Publié le : 09/12/2021 – 19:47
La date butoir fixée par la Commission européenne pour régler le contentieux sur les licences de pêche entre la France et le Royaume-Uni a été rejetée, jeudi, par les Britanniques. Une décision qui suscite de nouvelles tensions.
L’escalade se poursuit au niveau européen : le Royaume-Uni a rejeté, jeudi 9 décembre, l’échéance fixée à vendredi par la Commission européenne pour régler le litige des licences de pêche post-Brexit avec la France, qui accuse Londres de mauvaise foi et promet d’aller au contentieux.
« Nous n’avons jamais fixé de date butoir », a déclaré jeudi soir le porte-parole du Premier ministre britannique, Boris Johnson, « ils en ont fixé une, mais ce n’est pas celle sur laquelle nous travaillons ».
« Travailler simplement de bonne foi avec nous »
Commentaire du président français, Emmanuel Macron, quelques minutes plus tard, sur l’ensemble des sujets de désaccord avec Londres (pêche, migrants, défense) : « J’ai terriblement envie d’avoir un gouvernement qui souhaite travailler simplement de bonne foi avec nous », a-t-il dit en conférence de presse.
Plus tôt dans la journée, la ministre française de la Mer avait prévenu que si toutes les licences de pêche encore réclamées n’étaient pas accordées d’ici vendredi soir, la France demanderait un arbitrage au niveau européen et irait « au contentieux ».
Onze mois après l’accord de commerce post-Brexit et alors que des négociations marathon se poursuivent, la France avait protesté de la « mollesse » de la Commission européenne et obtenu qu’elle donne une date butoir à Londres, fixée au « 10 décembre ».
La patience des pêcheurs français a atteint ses limites, a redit, jeudi, la ministre française de la Mer, Annick Girardin, lors d’une audition au Sénat.
Elle a promis de demander, faute de licences d’ici vendredi soir, la réunion du conseil de partenariat, censé garantir l’application de l’accord post-Brexit.
« C’est là aussi que peuvent se décider des sanctions », a-t-elle précisé, ajoutant : « C’est la Commission qui portera le contentieux et les mesures de rétorsion si elles devaient être mises en application ».
La France a obtenu 1 004 licences de pêche post-Brexit et en « attend encore 104 », selon le ministère de la Mer.
« Liste rouge »
En vertu de l’accord signé fin 2020 entre Londres et Bruxelles, les pêcheurs européens peuvent continuer à travailler dans les eaux britanniques à condition de pouvoir prouver qu’ils y pêchaient auparavant.

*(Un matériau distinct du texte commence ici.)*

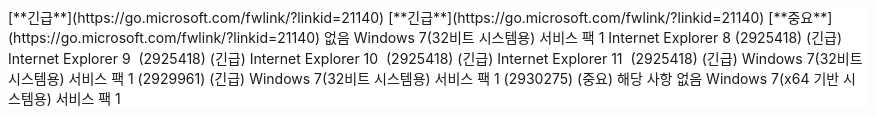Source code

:</td>
<td style="border:1px solid black;">
[**긴급**](https://go.microsoft.com/fwlink/?linkid=21140)

</td>
<td style="border:1px solid black;">
[**긴급**](https://go.microsoft.com/fwlink/?linkid=21140)

</td>
<td style="border:1px solid black;">
[**중요**](https://go.microsoft.com/fwlink/?linkid=21140)

</td>
<td style="border:1px solid black;">
없음

</td>
</tr>
<tr>
<td style="border:1px solid black;">
Windows 7(32비트 시스템용) 서비스 팩 1

</td>
<td style="border:1px solid black;">
Internet Explorer 8  
(2925418)  
(긴급)  
Internet Explorer 9   
(2925418)  
(긴급)  
Internet Explorer 10   
(2925418)  
(긴급)  
Internet Explorer 11   
(2925418)  
(긴급)

</td>
<td style="border:1px solid black;">
Windows 7(32비트 시스템용) 서비스 팩 1  
(2929961)  
(긴급)

</td>
<td style="border:1px solid black;">
Windows 7(32비트 시스템용) 서비스 팩 1  
(2930275)  
(중요)

</td>
<td style="border:1px solid black;">
해당 사항 없음

</td>
</tr>
<tr>
<td style="border:1px solid black;">
Windows 7(x64 기반 시스템용) 서비스 팩 1
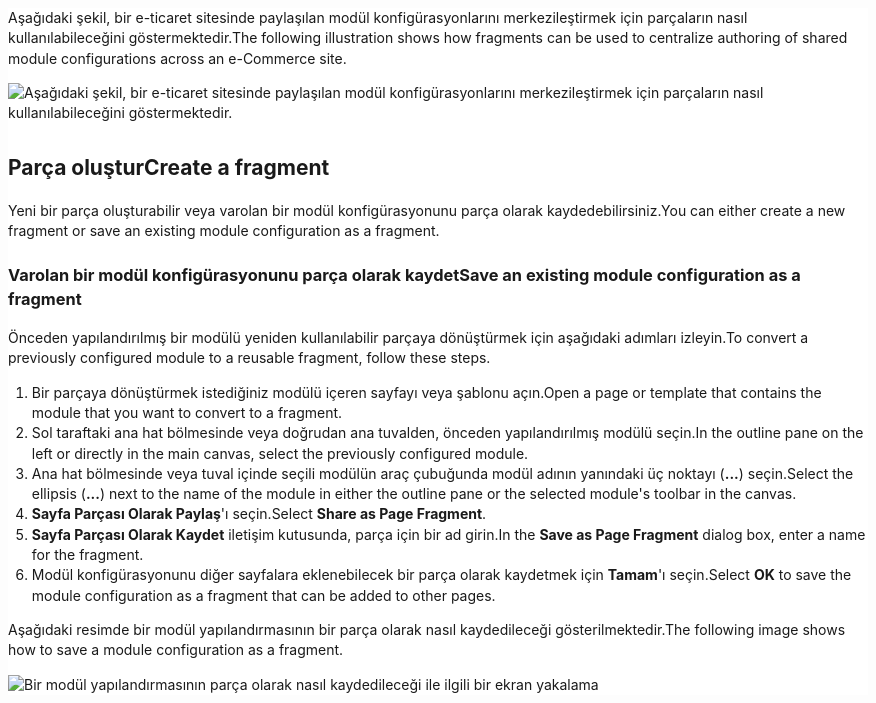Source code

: <span data-ttu-id="d5fda-126">Aşağıdaki şekil, bir e-ticaret sitesinde paylaşılan modül konfigürasyonlarını merkezileştirmek için parçaların nasıl kullanılabileceğini göstermektedir.</span><span class="sxs-lookup"><span data-stu-id="d5fda-126">The following illustration shows how fragments can be used to centralize authoring of shared module configurations across an e-Commerce site.</span></span>

![Aşağıdaki şekil, bir e-ticaret sitesinde paylaşılan modül konfigürasyonlarını merkezileştirmek için parçaların nasıl kullanılabileceğini göstermektedir.](./media/fragment-figure1.png)

## <a name="create-a-fragment"></a><span data-ttu-id="d5fda-128">Parça oluştur</span><span class="sxs-lookup"><span data-stu-id="d5fda-128">Create a fragment</span></span>

<span data-ttu-id="d5fda-129">Yeni bir parça oluşturabilir veya varolan bir modül konfigürasyonunu parça olarak kaydedebilirsiniz.</span><span class="sxs-lookup"><span data-stu-id="d5fda-129">You can either create a new fragment or save an existing module configuration as a fragment.</span></span>

### <a name="save-an-existing-module-configuration-as-a-fragment"></a><span data-ttu-id="d5fda-130">Varolan bir modül konfigürasyonunu parça olarak kaydet</span><span class="sxs-lookup"><span data-stu-id="d5fda-130">Save an existing module configuration as a fragment</span></span>

<span data-ttu-id="d5fda-131">Önceden yapılandırılmış bir modülü yeniden kullanılabilir parçaya dönüştürmek için aşağıdaki adımları izleyin.</span><span class="sxs-lookup"><span data-stu-id="d5fda-131">To convert a previously configured module to a reusable fragment, follow these steps.</span></span>

1. <span data-ttu-id="d5fda-132">Bir parçaya dönüştürmek istediğiniz modülü içeren sayfayı veya şablonu açın.</span><span class="sxs-lookup"><span data-stu-id="d5fda-132">Open a page or template that contains the module that you want to convert to a fragment.</span></span>
1. <span data-ttu-id="d5fda-133">Sol taraftaki ana hat bölmesinde veya doğrudan ana tuvalden, önceden yapılandırılmış modülü seçin.</span><span class="sxs-lookup"><span data-stu-id="d5fda-133">In the outline pane on the left or directly in the main canvas, select the previously configured module.</span></span>
1. <span data-ttu-id="d5fda-134">Ana hat bölmesinde veya tuval içinde seçili modülün araç çubuğunda modül adının yanındaki üç noktayı (**...**) seçin.</span><span class="sxs-lookup"><span data-stu-id="d5fda-134">Select the ellipsis (**...**) next to the name of the module in either the outline pane or the selected module's toolbar in the canvas.</span></span> 
1. <span data-ttu-id="d5fda-135">**Sayfa Parçası Olarak Paylaş**'ı seçin.</span><span class="sxs-lookup"><span data-stu-id="d5fda-135">Select **Share as Page Fragment**.</span></span> 
1. <span data-ttu-id="d5fda-136">**Sayfa Parçası Olarak Kaydet** iletişim kutusunda, parça için bir ad girin.</span><span class="sxs-lookup"><span data-stu-id="d5fda-136">In the **Save as Page Fragment** dialog box, enter a name for the fragment.</span></span>
1. <span data-ttu-id="d5fda-137">Modül konfigürasyonunu diğer sayfalara eklenebilecek bir parça olarak kaydetmek için **Tamam**'ı seçin.</span><span class="sxs-lookup"><span data-stu-id="d5fda-137">Select **OK** to save the module configuration as a fragment that can be added to other pages.</span></span>

<span data-ttu-id="d5fda-138">Aşağıdaki resimde bir modül yapılandırmasının bir parça olarak nasıl kaydedileceği gösterilmektedir.</span><span class="sxs-lookup"><span data-stu-id="d5fda-138">The following image shows how to save a module configuration as a fragment.</span></span>

![Bir modül yapılandırmasının parça olarak nasıl kaydedileceği ile ilgili bir ekran yakalama](./media/save-as-fragment.png)
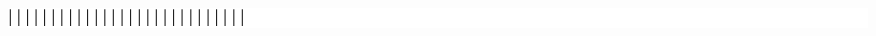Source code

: |                                                                                                                                                                                                                                                                                                                                                                                                                                                                                                                                                                                                                                                                                                                                                                                                                                                                                                                                                                                                                                                                                                                                                                                                                                                                                                                  |        |       |       |       |  |
|                                                                                                                                                                                                                                                                                                                                                                                                                                                                                                                                                                                                                                                                                                                                                                                                                                                                                                                                                                                                                                                                                                                                                                                                                                                                                                                  |        |       |       |       |  |
|                                                                                                                                                                                                                                                                                                                                                                                                                                                                                                                                                                                                                                                                                                                                                                                                                                                                                                                                                                                                                                                                                                                                                                                                                                                                                                                  |        |       |       |       |  |
|                                                                                                                                                                                                                                                                                                                                                                                                                                                                                                                                                                                                                                                                                                                                                                                                                                                                                                                                                                                                                                                                                                                                                                                                                                                                                                                  |        |       |       |       |  |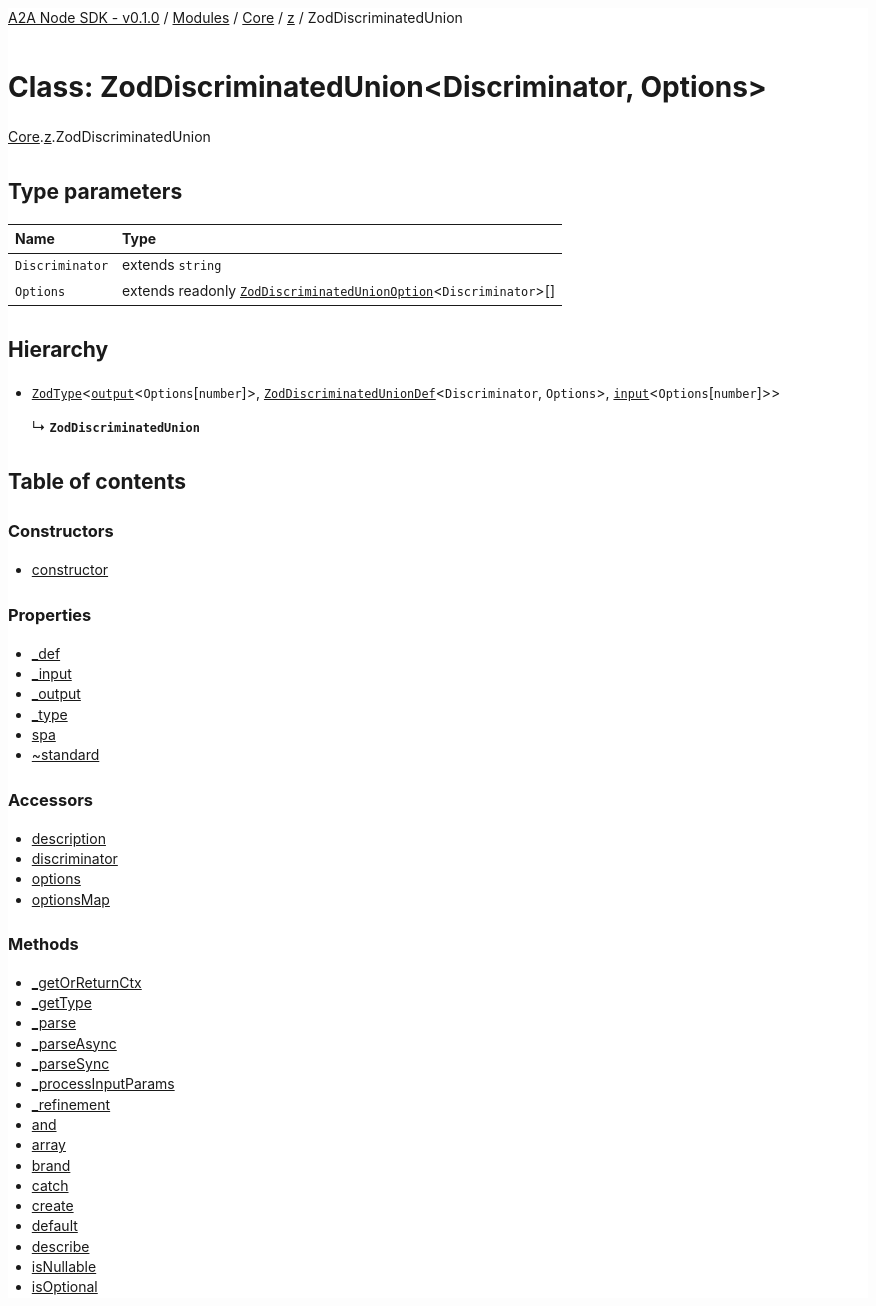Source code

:[A2A Node SDK - v0.1.0](../README.md) / [Modules](../modules.md) / [Core](../modules/Core.md) / [z](../modules/Core.z.md) / ZodDiscriminatedUnion

# Class: ZodDiscriminatedUnion\<Discriminator, Options\>

[Core](../modules/Core.md).[z](../modules/Core.z.md).ZodDiscriminatedUnion

## Type parameters

| Name | Type |
| :------ | :------ |
| `Discriminator` | extends `string` |
| `Options` | extends readonly [`ZodDiscriminatedUnionOption`](../modules/Core.z.md#zoddiscriminatedunionoption)\<`Discriminator`\>[] |

## Hierarchy

- [`ZodType`](Core.z.ZodType.md)\<[`output`](../modules/Core.z.md#output)\<`Options`[`number`]\>, [`ZodDiscriminatedUnionDef`](../interfaces/Core.z.ZodDiscriminatedUnionDef.md)\<`Discriminator`, `Options`\>, [`input`](../modules/Core.z.md#input)\<`Options`[`number`]\>\>

  ↳ **`ZodDiscriminatedUnion`**

## Table of contents

### Constructors

- [constructor](Core.z.ZodDiscriminatedUnion.md#constructor)

### Properties

- [\_def](Core.z.ZodDiscriminatedUnion.md#_def)
- [\_input](Core.z.ZodDiscriminatedUnion.md#_input)
- [\_output](Core.z.ZodDiscriminatedUnion.md#_output)
- [\_type](Core.z.ZodDiscriminatedUnion.md#_type)
- [spa](Core.z.ZodDiscriminatedUnion.md#spa)
- [~standard](Core.z.ZodDiscriminatedUnion.md#~standard)

### Accessors

- [description](Core.z.ZodDiscriminatedUnion.md#description)
- [discriminator](Core.z.ZodDiscriminatedUnion.md#discriminator)
- [options](Core.z.ZodDiscriminatedUnion.md#options)
- [optionsMap](Core.z.ZodDiscriminatedUnion.md#optionsmap)

### Methods

- [\_getOrReturnCtx](Core.z.ZodDiscriminatedUnion.md#_getorreturnctx)
- [\_getType](Core.z.ZodDiscriminatedUnion.md#_gettype)
- [\_parse](Core.z.ZodDiscriminatedUnion.md#_parse)
- [\_parseAsync](Core.z.ZodDiscriminatedUnion.md#_parseasync)
- [\_parseSync](Core.z.ZodDiscriminatedUnion.md#_parsesync)
- [\_processInputParams](Core.z.ZodDiscriminatedUnion.md#_processinputparams)
- [\_refinement](Core.z.ZodDiscriminatedUnion.md#_refinement)
- [and](Core.z.ZodDiscriminatedUnion.md#and)
- [array](Core.z.ZodDiscriminatedUnion.md#array)
- [brand](Core.z.ZodDiscriminatedUnion.md#brand)
- [catch](Core.z.ZodDiscriminatedUnion.md#catch)
- [create](Core.z.ZodDiscriminatedUnion.md#create)
- [default](Core.z.ZodDiscriminatedUnion.md#default)
- [describe](Core.z.ZodDiscriminatedUnion.md#describe)
- [isNullable](Core.z.ZodDiscriminatedUnion.md#isnullable)
- [isOptional](Core.z.ZodDiscriminatedUnion.md#isoptional)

Mais Français et Britanniques se disputent sur la nature et l’ampleur des justificatifs à fournir.
Tout en saluant à nouveau le travail constructif mené avec l’île anglo-normande de Guernesey, qui a délivré début décembre une quarantaine de licences, la ministre a déploré les « manœuvres dilatoires » du Royaume-Uni au cours des onze mois écoulés depuis la signature de l’accord.
C’est dans la zone des 6-12 milles britanniques que manque désormais le plus grand nombre de licences françaises.
Les discussions sont aussi tendues avec Jersey, qui accorde ses licences au compte-gouttes, ce qui « entretient la tension », selon Annick Girardin. Paris attend encore 51 licences définitives du gouvernement de Saint-Hélier, dont en priorité celles demandées pour la dizaine de pêcheurs classés en « liste rouge », qui n’ont plus aucun accès aux eaux de Jersey alors que leur activité en dépend très largement.
Modalités de pêche et quotas
La ministre est longuement revenue sur les onze derniers mois, n’épargnant pas la Commission européenne : « il a fallu que le président de la République se fâche », a-t-elle rappelé, tout en estimant qu’à la veille de la date butoir fixée par Bruxelles, la France et la Commission étaient « totalement sur la même ligne ».
Dans ce dossier de la pêche, le ton est déjà monté, frôlant la confrontation à plusieurs reprises : un blocus de Jersey par les pêcheurs français en mai dernier, qui avait entraîné l’envoi de deux patrouilleurs britanniques ; une inflation des menaces françaises de sanctions en octobre ; et plus récemment, le blocage par les pêcheurs français de ports et du terminal fret du tunnel sous la Manche, par lequel transitent 25 % des échanges commerciaux entre le Royaume-Uni et l’Europe.
Au-delà de la question des licences, celle des modalités de pêche et des quotas s’annonce aussi très dure. Les pêcheurs français, qui sont prêts à de nouvelles actions, seront particulièrement attentifs à la réunion des ministres européens de l’Agriculture et de la pêche, qui doivent négocier, dimanche et lundi, à Bruxelles, des quotas de pêches pour 2022.